Dirtbag and Tampa Bay Rays third baseman Evan Longoria capped a remarkable season by capturing all 28 first-place votes for the Jackie Robinson AL Rookie of the Year Award. On the year, Longoria hit .272 with 27 home runs and 85 RBIs in 122 games.
“This is where, as a baseball player, I wanted to be,” Longoria said via conference call from his California home. “If I told you two years ago I knew I’d be in this situation, I’d be lying. This is a dream come true and what you always dream of as a kid.”

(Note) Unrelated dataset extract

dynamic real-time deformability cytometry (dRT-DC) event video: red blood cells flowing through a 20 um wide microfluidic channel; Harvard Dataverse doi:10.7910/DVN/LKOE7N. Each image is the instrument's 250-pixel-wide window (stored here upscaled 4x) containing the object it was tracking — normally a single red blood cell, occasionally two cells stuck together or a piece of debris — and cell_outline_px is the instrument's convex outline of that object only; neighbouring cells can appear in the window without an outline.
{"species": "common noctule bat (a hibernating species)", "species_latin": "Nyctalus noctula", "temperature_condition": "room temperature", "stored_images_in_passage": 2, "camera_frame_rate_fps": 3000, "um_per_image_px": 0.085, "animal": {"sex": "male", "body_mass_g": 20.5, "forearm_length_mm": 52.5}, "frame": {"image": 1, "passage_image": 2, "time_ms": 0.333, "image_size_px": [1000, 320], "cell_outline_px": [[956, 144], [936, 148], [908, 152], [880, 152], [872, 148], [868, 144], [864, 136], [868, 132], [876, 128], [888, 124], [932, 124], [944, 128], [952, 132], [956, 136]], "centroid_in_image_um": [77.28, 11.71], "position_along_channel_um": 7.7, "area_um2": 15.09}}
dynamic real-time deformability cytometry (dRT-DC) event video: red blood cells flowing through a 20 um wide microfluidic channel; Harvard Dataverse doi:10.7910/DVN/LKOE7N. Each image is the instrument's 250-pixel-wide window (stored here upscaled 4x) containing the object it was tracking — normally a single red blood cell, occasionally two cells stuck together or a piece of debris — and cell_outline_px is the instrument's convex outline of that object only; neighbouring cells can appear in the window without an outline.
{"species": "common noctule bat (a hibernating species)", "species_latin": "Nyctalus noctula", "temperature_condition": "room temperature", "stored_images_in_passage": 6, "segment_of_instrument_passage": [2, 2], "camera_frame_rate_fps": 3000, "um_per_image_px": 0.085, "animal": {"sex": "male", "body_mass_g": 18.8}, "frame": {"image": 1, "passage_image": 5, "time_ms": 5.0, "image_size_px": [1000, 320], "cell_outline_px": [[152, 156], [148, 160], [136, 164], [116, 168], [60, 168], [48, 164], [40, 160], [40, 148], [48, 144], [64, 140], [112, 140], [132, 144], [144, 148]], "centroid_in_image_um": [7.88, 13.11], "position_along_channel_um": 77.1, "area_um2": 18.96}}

The Rays’ 31-game improvement from last season had a lot to do with the glove and bat of Longoria. The third-overall pick by the Rays in the 2006 First-Year Player Draft began the season at Triple-A Durham, but was promoted to the big club on April 12, where he started 103 of the next 104 games while hitting mostly cleanup and fifth.
On August 10, the 23-year-old fractured his right wrist after being hit by a pitch from Mariners closer J.J. Putz. Longoria went on to miss the next 30 games. But when the playoffs came around, so did the third baseman’s power, and he went on to set the rookie record for home runs in the playoffs.
Longoria led all Major League rookies in home runs and slugging percentage (.531). He was also tops among AL rookies in RBIs, extra-base hits (60) and total bases (238). He ranked sixth among AL third basemen with a .963 fielding percentage.
For you ten Rays fans, don’t worry, you’re not going to be the next version of the Florida Marlins.
Longoria signed a six-year, $17.5 million contract earlier in the 2008 season. With a year like this one and a contract like that, Longoria will undoubtedly be one of the faces of the young Tampa Bay franchise.
“We all know that baseball is a team sport, but every franchise has to have somebody,” Longoria said. “You look at every team, and there’s one player that sticks out. Whether it’s me or B.J. Upton or Scott Kazmir, it doesn’t matter. If it happens to be me, I’ll do the best I can to represent the club and the city.”
Of course, with great play, come great expectations.
“That’s something I enjoy,” he said. “I feel like I can, obviously, do a lot more. I had a great year — bar none. I wouldn’t go into next year expecting myself to hit double the home runs and double the RBIs. That would be a silly thought. I think if I were able to replicate this year every year, it’d be a productive year… I know I have the ability to do more, and all I can really do is prepare myself to the best of my abilities and then go out on the field and see what happens.”
As for the World Series slump, “I knew when the [Series] was over, I didn’t play very well — everybody who watched the World Series knew that,” Longoria said. “But, having the year that I had and just being able to play in that situation and that Series, I knew — win or lose — I was just going to the stadium every day to have fun. I was still pretty content with the fact that we had such a great year and really nothing to be disappointed about.”
Longoria, who was the only player listed on all the ballots, became the seventh AL rookie to win the award by a unanimous vote and the first since fellow St. John Bosco alumni Nomar Garciaparra in 1997.